A teaching hospital is an operating hospital where medical students and recently graduated doctors may complete their training. They are often but not always associated with a university, and sometimes called university hospitals. Because many of the working doctors are supervised trainees, critics suggest that teaching hospitals may be less safe than regular ones, with error due to inexperience being a higher probability. However, teaching hospitals are often extremely well-funded, and may possess better and newer technology and treatments than state or private medical facilities.
Practical experience in medical disciplines has long been a proscribed part of the learning process for doctors. As early as the 6th century, early Persian hospitals were used to teach incoming physicians and provide them with actual experience. Today, graduate-level and post-graduate physicians must spend several years training in teaching hospitals before being considered a fully qualified specialist.

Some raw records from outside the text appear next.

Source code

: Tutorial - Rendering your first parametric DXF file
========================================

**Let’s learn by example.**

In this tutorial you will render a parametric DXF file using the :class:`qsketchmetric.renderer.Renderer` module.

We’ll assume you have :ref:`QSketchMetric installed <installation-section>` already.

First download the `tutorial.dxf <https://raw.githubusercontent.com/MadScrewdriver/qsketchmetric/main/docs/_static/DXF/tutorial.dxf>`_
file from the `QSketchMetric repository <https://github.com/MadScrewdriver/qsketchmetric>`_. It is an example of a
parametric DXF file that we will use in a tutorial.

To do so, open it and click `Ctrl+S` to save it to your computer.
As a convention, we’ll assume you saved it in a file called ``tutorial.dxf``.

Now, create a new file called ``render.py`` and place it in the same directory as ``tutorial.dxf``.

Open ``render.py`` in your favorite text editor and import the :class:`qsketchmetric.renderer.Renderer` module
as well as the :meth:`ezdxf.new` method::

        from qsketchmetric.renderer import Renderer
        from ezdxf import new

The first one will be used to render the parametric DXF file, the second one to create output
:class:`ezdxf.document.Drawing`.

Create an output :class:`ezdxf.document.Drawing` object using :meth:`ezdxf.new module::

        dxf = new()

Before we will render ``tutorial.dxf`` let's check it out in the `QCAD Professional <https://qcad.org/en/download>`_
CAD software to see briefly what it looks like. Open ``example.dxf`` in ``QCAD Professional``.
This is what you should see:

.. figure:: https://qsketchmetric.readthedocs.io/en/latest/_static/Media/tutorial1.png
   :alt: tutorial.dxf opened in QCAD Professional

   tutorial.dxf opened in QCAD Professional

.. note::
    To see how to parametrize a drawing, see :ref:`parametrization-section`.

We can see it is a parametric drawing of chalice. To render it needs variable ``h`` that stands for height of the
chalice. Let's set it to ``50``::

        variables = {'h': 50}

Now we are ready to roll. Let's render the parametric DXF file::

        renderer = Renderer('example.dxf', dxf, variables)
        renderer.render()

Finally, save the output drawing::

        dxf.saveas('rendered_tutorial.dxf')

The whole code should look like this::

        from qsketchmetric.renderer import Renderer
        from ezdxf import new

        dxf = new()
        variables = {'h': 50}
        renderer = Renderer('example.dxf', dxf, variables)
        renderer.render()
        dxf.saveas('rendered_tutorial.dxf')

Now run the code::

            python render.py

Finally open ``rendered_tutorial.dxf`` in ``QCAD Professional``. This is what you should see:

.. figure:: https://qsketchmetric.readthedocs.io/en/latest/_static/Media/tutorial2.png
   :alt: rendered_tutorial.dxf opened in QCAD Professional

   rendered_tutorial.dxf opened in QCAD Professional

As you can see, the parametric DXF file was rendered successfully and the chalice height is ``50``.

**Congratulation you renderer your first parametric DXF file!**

In the United States, students begin working in a teaching hospital during the second half of their four-year graduate program. At this point, the students are considered interns, and are not full medical doctors. After graduating, the new doctors begin a three-year residency in their preferred fields in teaching hospitals. Usually, the first year of residency is spent as an intern to an advanced resident, learning a variety of different disciplines. After the intern year, physicians usually choose a specialty and spend several more years training in their chosen discipline.
Other countries, such as New Zealand, have a different process of training doctors. Instead of an undergraduate, graduate and post-grad training system, medical students take a six year long program, with introduction to teaching hospitals being done in the third year. Unlike in the United States, where post-graduate doctors are matched up with teaching hospitals through a national database, New Zealanders have only two major schools that conduct medical training. Around the world, the use of training hospitals tends to vary depending on the national training programs and the availability of internships at local hospitals.
Understandably, patients may be somewhat concerned by being treated at a teaching hospital. Although in many countries the doctors allowed to practice medicine at the hospitals are already qualified physicians, they do not have the same level of experience as their fully-trained colleagues. However, interns and residents are usually heavily supervised and second-guessed by their teachers, so the care you receive may actually be more researched and considered. If you are under the care of an intern or resident and feel uncomfortable or worried, ask to speak to the senior doctor before agreeing to any suggestions or treatments.
The chaotic world of the teaching hospital has been an inescapable setting for many successful television shows. The life-and-death situation of any hospital combined with the training of young doctors has led to the creation of at least five popular shows in the United States alone. Gray’s Anatomy, Chicago Hope, House, MD, ER, and Scrubs are all set in teaching hospitals. While these shows usually have diligent researchers searching for accurate medical information and can be extremely entertaining, they should not be taken as a guideline for the level of skill and professionalism at a real-life teaching hospital.